RHT Health Trust - 3QFY17 Results in line
- 3QFY17 core DPU was dragged by lower payout, smaller stake in FHTL and higher tax expense. 9MFY17 core DPU of 4.83 Scts was in line at 85% of our FY17F.
- The greater number of higher-yield cardiology and orthopaedic cases in 3QFY17 was partly offset by the demonetisation policy in India.
- New developments in Ludhiana and BG Rd Bengaluru are on track to completion in Mar/Apr 17.
- Gearing of 19.9% provides headroom for capex and potential acquisitions.
- Maintain Hold with unchanged TP of S$0.89.
3QFY17 results highlights
- RHT reported 3QFY17 total distribution of 26.05 Scts, inclusive of a 24.8 Scts special distribution from the divestment of its 51% interest in FHTL, completed on 12 Oct 16.
- Stripping out the one-off gain, 3QFY17 DPU of 1.25 Scts was 34.5% lower than a year ago due to the lower payout ratio of 95%, income vacuum from the smaller stake in FHTL and corporate tax expense for a subsidiary.
- For 9MFY17, core DPU of 4.83 Scts made up 85% of our FY17 forecast, in line with expectations.
Bigger proportion of higher-yield cases offset by demonetisation
- Stripping out effects of the smaller FHTL stake, 3QFY17 revenue of S$23.1m rose 1% yoy, led by improved service fees, partly offset by lower hospital and other income.
- Increased volume of higher-value cardiology and orthopaedic cases was offset by the introduction of the demonetisation policy in India on 8 Nov 16. Thus, portfolio occupancy dipped to 75%, although Average Revenue per Operating Bed (ARPOB) was stable at INR14.17m.
Completion of new bed capacity to boost income stream
- Looking ahead, the 279 new beds (10.5% of total operating capacity) at the Ludhiana and BG Road Bengaluru projects are still scheduled for completion in Mar/Apr 17. When operational, these beds are likely to contribute positively to bottomline.
- Management has earmarked the additional capacity for oncology treatments (BG Road) and mother & child programmes (Ludhiana). These higher-yield services should boost ARPOB when stabilised.
Low gearing provides debt headroom for acquisitions
- RHT’s gearing stood at 19.9% at end-Dec 16. We estimate this ratio will rise to c.26.6% post-completion of its asset enhancement projects.

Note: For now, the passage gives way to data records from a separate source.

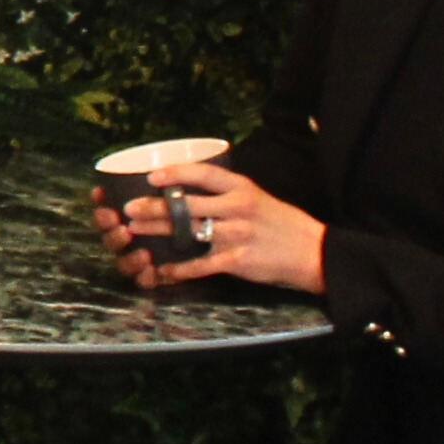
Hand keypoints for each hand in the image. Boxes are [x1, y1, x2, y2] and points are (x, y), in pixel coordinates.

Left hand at [109, 163, 323, 294]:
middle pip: (186, 204)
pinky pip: (200, 264)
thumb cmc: (284, 225)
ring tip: (135, 232)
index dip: (175, 173)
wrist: (315, 253)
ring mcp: (236, 234)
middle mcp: (237, 208)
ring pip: (187, 231)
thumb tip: (194, 188)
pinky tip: (163, 270)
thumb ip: (230, 193)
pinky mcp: (237, 259)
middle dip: (153, 207)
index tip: (151, 176)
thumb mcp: (259, 198)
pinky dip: (179, 269)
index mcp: (243, 189)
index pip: (204, 174)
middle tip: (128, 208)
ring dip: (157, 232)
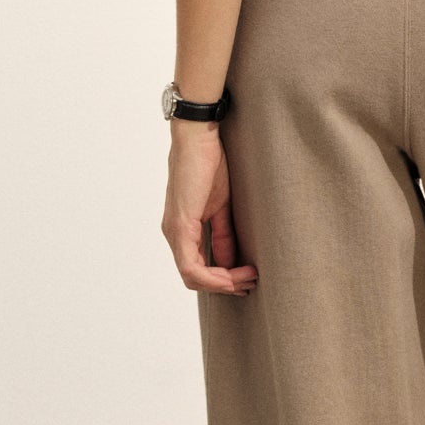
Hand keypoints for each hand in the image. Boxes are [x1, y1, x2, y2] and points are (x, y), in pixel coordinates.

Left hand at [161, 124, 256, 294]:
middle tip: (251, 281)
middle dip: (225, 286)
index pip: (197, 269)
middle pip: (194, 279)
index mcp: (182, 230)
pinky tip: (236, 272)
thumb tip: (231, 261)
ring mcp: (173, 232)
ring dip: (223, 284)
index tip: (249, 275)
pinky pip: (191, 267)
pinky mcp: (179, 226)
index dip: (223, 280)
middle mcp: (173, 235)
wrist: (199, 138)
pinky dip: (215, 276)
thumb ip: (223, 235)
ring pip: (192, 277)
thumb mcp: (221, 207)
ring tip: (248, 278)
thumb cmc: (210, 164)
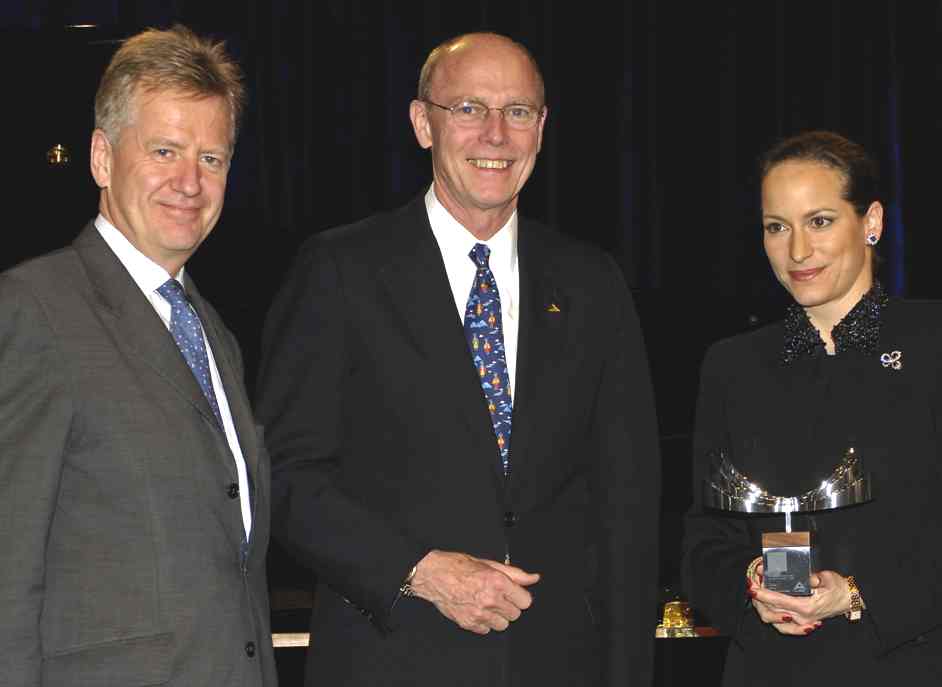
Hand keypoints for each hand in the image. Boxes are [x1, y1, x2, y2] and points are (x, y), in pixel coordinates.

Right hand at [409, 550, 539, 633]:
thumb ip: (514, 574)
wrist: (432, 574)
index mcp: (497, 582)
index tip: (514, 594)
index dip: (520, 596)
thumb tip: (533, 578)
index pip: (525, 601)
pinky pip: (486, 630)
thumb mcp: (489, 564)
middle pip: (515, 614)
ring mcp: (479, 613)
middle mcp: (490, 599)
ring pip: (503, 625)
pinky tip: (477, 610)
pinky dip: (484, 623)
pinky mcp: (468, 623)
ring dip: (498, 616)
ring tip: (487, 604)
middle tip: (498, 597)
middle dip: (509, 606)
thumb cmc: (457, 566)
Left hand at [747, 564, 850, 635]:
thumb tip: (803, 577)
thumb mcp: (826, 578)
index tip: (752, 587)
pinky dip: (774, 619)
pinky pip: (783, 627)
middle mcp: (802, 617)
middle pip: (772, 611)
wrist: (849, 599)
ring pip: (774, 620)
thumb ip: (812, 577)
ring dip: (763, 607)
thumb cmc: (838, 588)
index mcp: (807, 606)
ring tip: (757, 595)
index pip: (778, 600)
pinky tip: (768, 608)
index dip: (763, 594)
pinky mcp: (801, 623)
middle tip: (752, 585)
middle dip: (759, 599)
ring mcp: (802, 622)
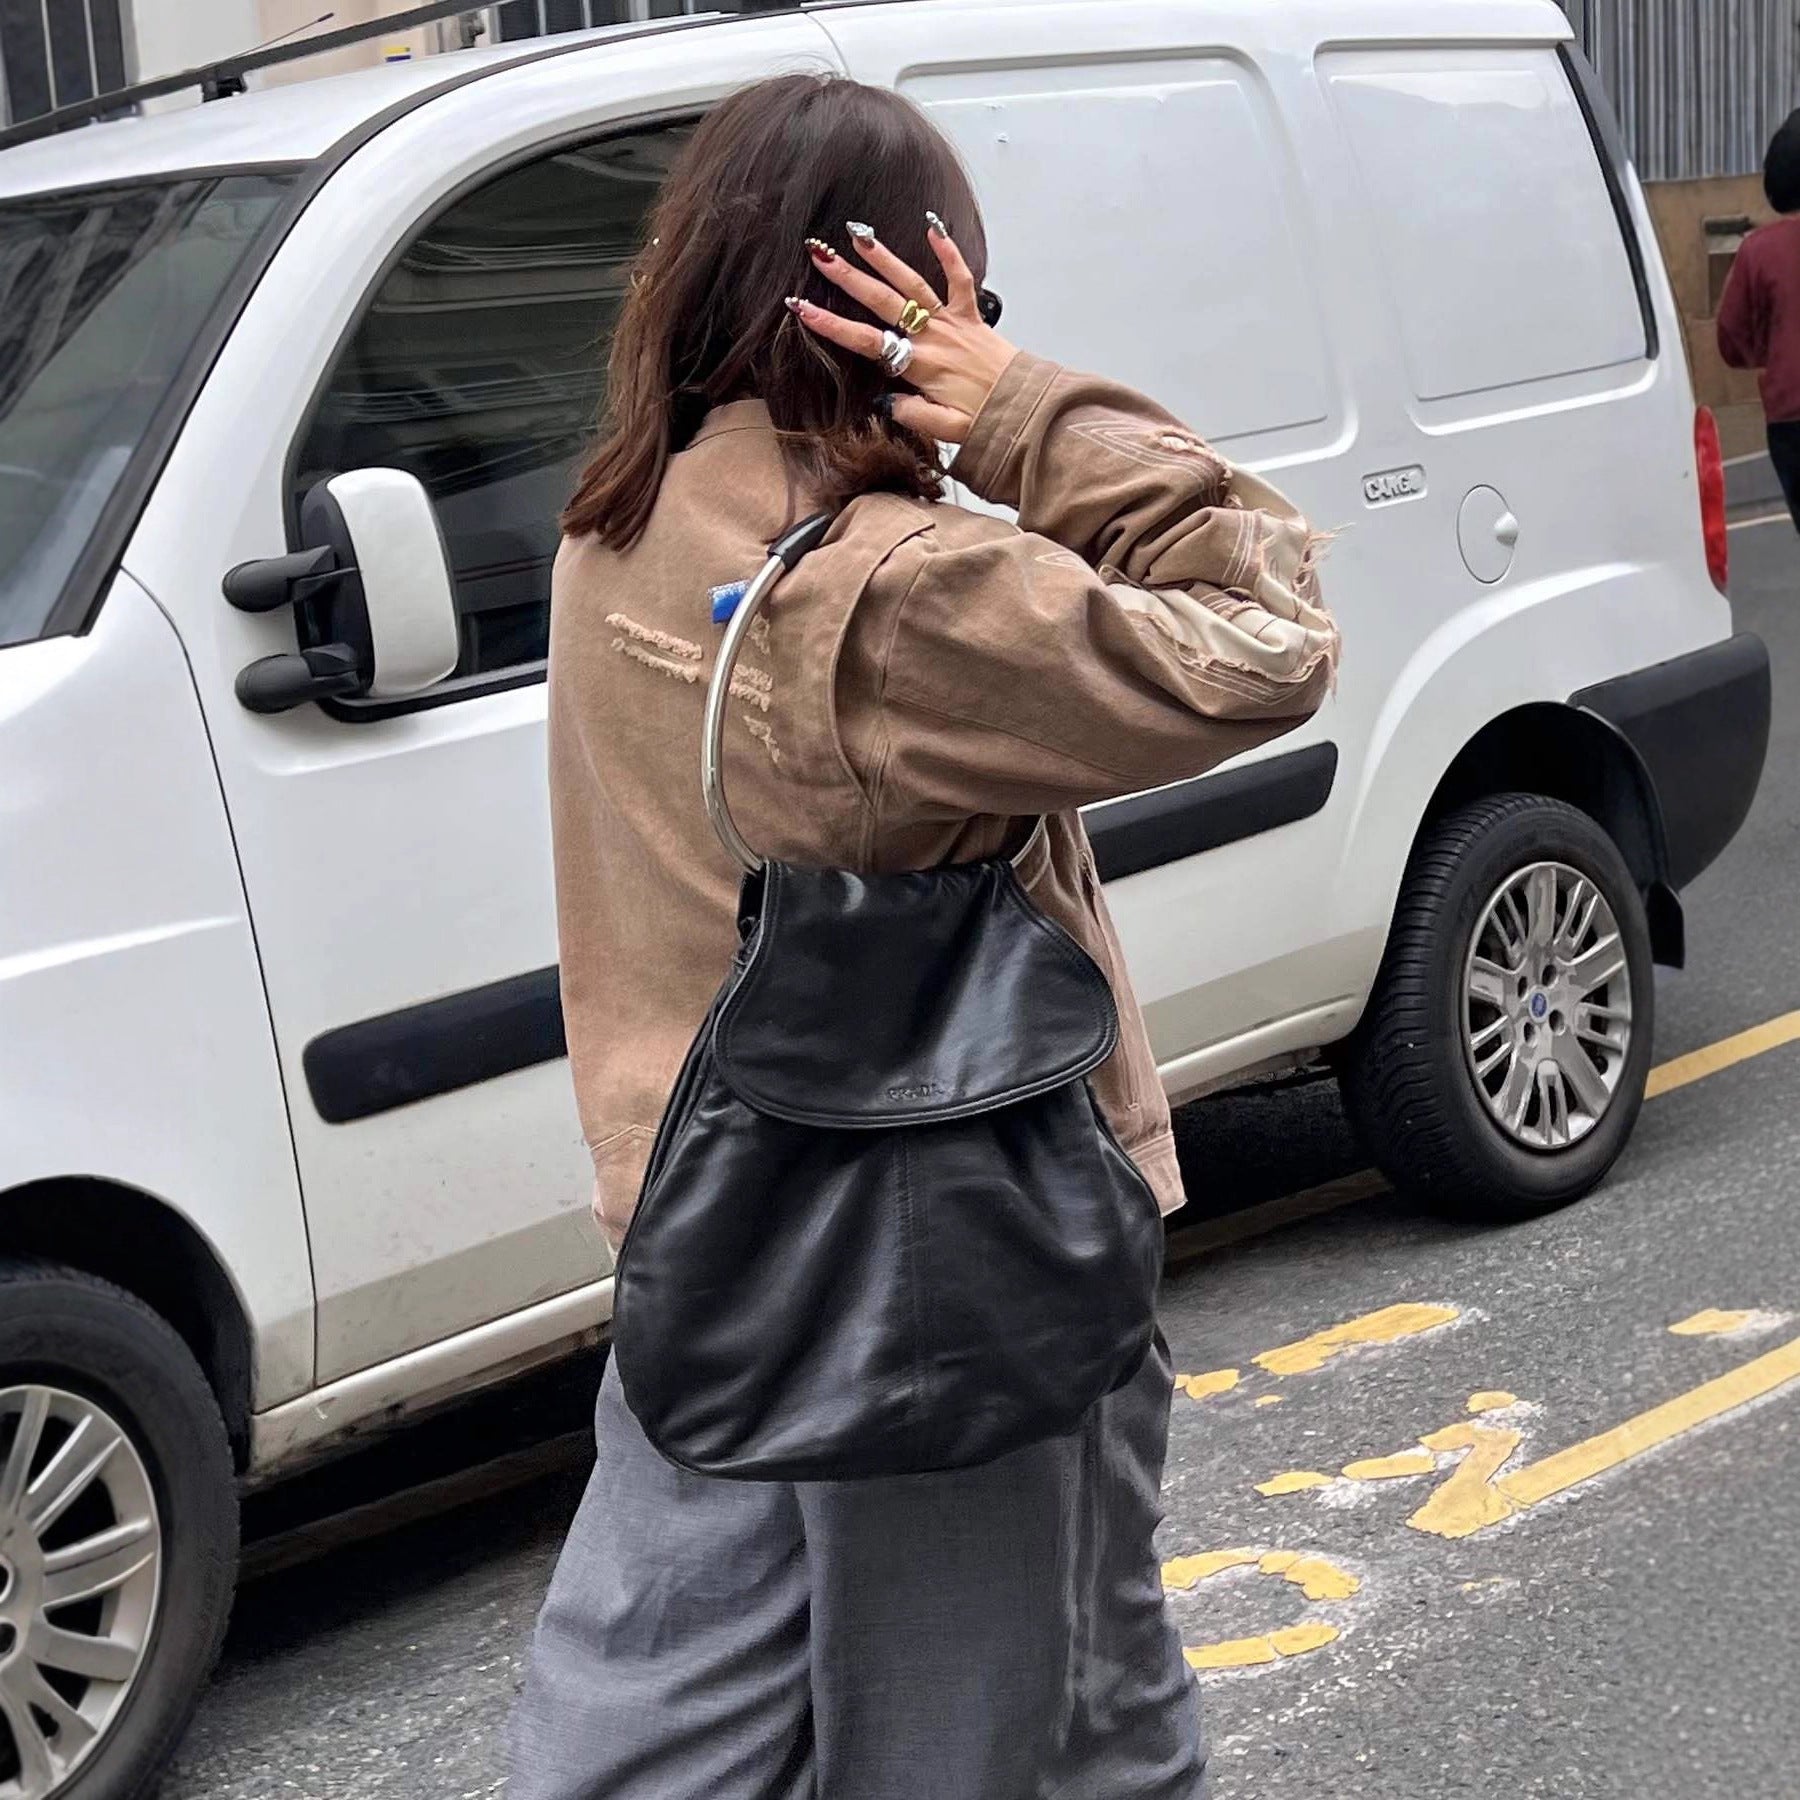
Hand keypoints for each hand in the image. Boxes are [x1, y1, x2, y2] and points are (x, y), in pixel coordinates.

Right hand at [789, 218, 1014, 443]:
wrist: (1026, 408)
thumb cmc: (985, 421)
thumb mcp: (944, 430)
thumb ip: (912, 415)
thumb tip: (886, 400)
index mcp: (919, 368)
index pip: (866, 343)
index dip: (832, 325)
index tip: (803, 308)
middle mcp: (931, 339)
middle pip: (882, 303)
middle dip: (848, 278)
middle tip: (819, 255)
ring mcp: (951, 323)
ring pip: (912, 285)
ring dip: (884, 258)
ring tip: (858, 233)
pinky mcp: (972, 316)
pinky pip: (960, 280)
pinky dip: (948, 252)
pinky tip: (932, 226)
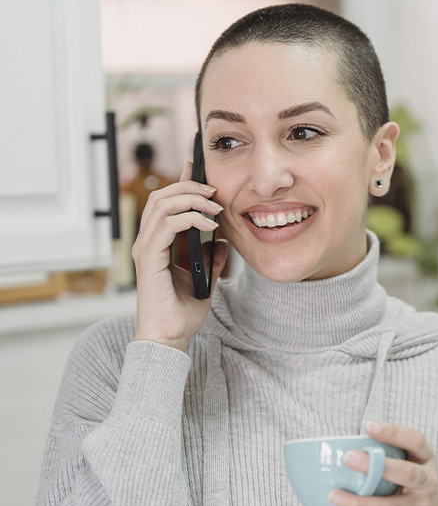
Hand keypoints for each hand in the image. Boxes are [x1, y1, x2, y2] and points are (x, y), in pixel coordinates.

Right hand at [132, 161, 228, 351]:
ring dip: (192, 200)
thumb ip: (212, 258)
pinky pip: (167, 226)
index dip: (182, 183)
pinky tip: (211, 225)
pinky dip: (190, 219)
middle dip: (189, 187)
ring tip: (215, 206)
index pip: (166, 204)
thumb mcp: (205, 279)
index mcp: (157, 244)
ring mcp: (145, 249)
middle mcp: (147, 242)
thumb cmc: (182, 313)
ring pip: (162, 205)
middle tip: (215, 190)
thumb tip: (224, 242)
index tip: (198, 167)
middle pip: (161, 197)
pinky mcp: (149, 259)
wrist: (169, 338)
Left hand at [327, 421, 437, 505]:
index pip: (415, 441)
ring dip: (359, 503)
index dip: (393, 433)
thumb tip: (345, 446)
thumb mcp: (414, 463)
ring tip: (334, 495)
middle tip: (348, 457)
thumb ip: (390, 454)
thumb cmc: (416, 484)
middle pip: (406, 474)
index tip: (369, 426)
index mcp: (426, 459)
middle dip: (377, 466)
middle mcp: (427, 483)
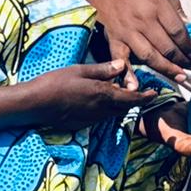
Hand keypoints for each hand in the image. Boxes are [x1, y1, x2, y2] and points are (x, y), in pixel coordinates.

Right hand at [30, 61, 162, 128]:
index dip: (145, 97)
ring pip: (113, 114)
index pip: (132, 99)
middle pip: (125, 108)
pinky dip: (107, 110)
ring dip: (120, 106)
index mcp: (103, 95)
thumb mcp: (80, 70)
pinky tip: (99, 102)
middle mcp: (101, 111)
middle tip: (136, 90)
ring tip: (119, 94)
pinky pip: (101, 118)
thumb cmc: (56, 83)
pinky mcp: (82, 124)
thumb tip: (122, 66)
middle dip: (133, 100)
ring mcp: (91, 119)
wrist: (35, 104)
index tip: (155, 94)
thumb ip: (103, 70)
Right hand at [76, 0, 190, 81]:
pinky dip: (127, 74)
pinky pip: (120, 58)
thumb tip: (190, 25)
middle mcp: (143, 20)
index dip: (189, 45)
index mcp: (157, 5)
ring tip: (178, 75)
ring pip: (149, 56)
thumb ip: (177, 6)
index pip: (178, 32)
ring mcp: (127, 30)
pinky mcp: (114, 37)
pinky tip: (134, 87)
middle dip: (182, 59)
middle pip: (167, 47)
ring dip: (166, 68)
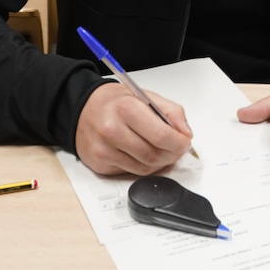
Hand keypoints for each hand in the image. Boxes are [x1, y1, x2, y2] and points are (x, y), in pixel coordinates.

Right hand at [74, 84, 192, 175]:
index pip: (162, 135)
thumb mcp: (145, 96)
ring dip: (159, 163)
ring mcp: (104, 150)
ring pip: (145, 169)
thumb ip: (171, 112)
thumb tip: (186, 133)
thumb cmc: (115, 102)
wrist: (83, 108)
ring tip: (161, 150)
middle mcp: (112, 130)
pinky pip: (131, 173)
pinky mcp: (100, 165)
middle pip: (154, 155)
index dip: (179, 143)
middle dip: (172, 155)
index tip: (185, 142)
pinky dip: (143, 167)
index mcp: (126, 108)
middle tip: (177, 148)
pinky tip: (143, 154)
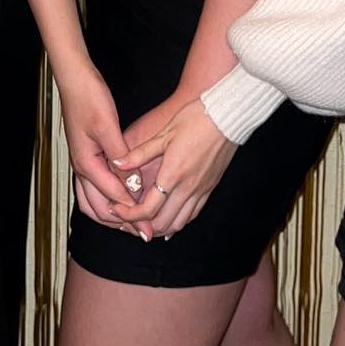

- Given its optimal gearing target of 30.35%, the trust still has headroom to fund any potential acquisitions, including thirdparty assets, via debt.
- We maintain our Hold call with an unchanged DDM-based target price of S$0.89.
- At the current share price level, we think most of the upcoming asset enhancement and development activities have been priced in.
- While we continue to like the growing Indian healthcare sector, we think potential key catalysts for RHT’s share price performance are new investments to expand the business and strengthening of the Rupee.
- A key risk is government policy changes.